Albert Espinosa está sentado en la primera mesa, con un amigo a su lado izquierdo y yo a su derecha. No ha sido premeditado, simplemente nos colocamos ahí hace veinte minutos y hemos acabado como la vanguardia de la presentación de un libro.
Jaume Figueras le reconoce y le saluda. Albert lleva una acreditación marrón y se pregunta por qué la mía es verde. Porque yo soy menos, le digo. Así de sencillo. En San Sebastián, hasta los periodistas se dividen en castas y de alguna manera yo debería de ser un intocable. Supongo que a muchos les habrá extrañado verme ahí.

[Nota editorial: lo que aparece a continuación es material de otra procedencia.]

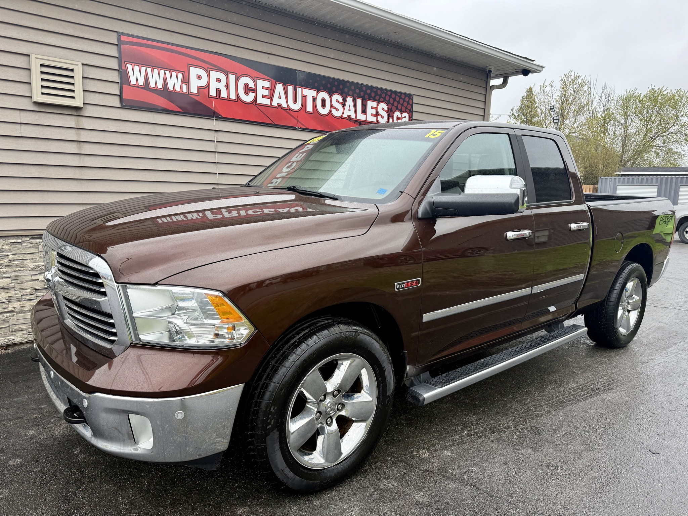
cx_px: 344
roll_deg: -1.6
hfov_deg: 71.6
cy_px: 258
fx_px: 477
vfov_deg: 56.8
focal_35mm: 24
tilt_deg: -7.6
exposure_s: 1/1361
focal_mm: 6.76
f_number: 1.78
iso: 100
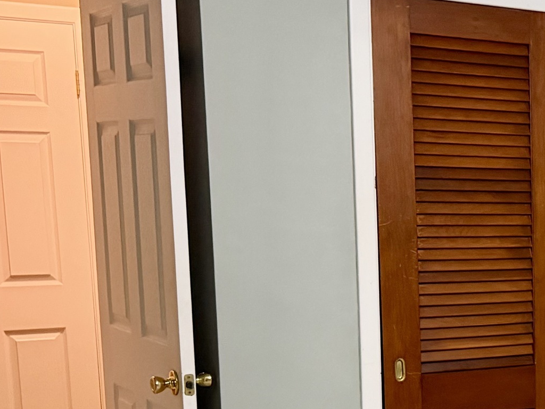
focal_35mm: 72
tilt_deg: -9.3
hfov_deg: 23.8
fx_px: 1134
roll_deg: -0.9
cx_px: 709
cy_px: 371
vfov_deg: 20.0
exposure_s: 1/60
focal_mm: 6.76
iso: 640
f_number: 1.78
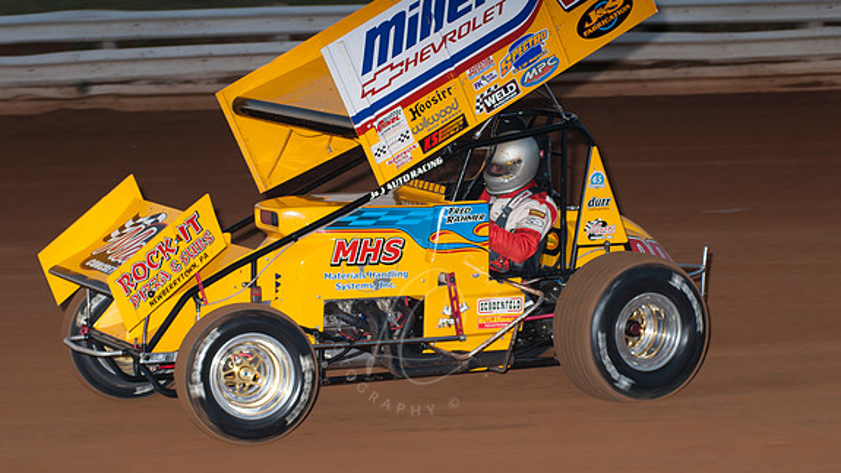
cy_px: 190
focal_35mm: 127
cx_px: 418
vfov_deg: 9.5
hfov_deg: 16.9
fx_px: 2831
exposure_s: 1/400
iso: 200
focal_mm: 80
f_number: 4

Digo lo de las castas y no es ninguna tontería. En la presentación del libro se hace mucho hincapié en ello: hay tribus que no se hablan entre sí, gente que es transparente para los demás y comandillas que consiguen casi todo lo que quieren.
Yo soy de los transparentes, un poco frustrante, pero tremendamente liberador. Nada que deber a nadie.
Nada que pedir, tampoco. Ni siquiera al amabilísimo y disperso Albert, que no para de alabar mi página y mi crítica y todo lo que conoce de mí para recordarme que sí, que soy escritor y que no debería preocuparme tanto de si hablo con éste o con el otro, que mi mundo no es el faranduleo ni es el periodismo: es la creación y eso no tiene que ver con el Rataplán sino con el Teatro Principal y sus aledaños.
Hoy me he tomado un descanso, lo confieso. Necesitaba parar un poco. Demasiado cine puede acabar con cualquiera. Quería ver a Albert, además. Esta noche volvemos a empezar y, en cualquier caso, quedan seis días más.
Sí tengo la sensación -constante- de que los demás se enteran de muchas más cosas que yo. Creo que es bueno, significa que yo tengo todavía mucho más que aprender.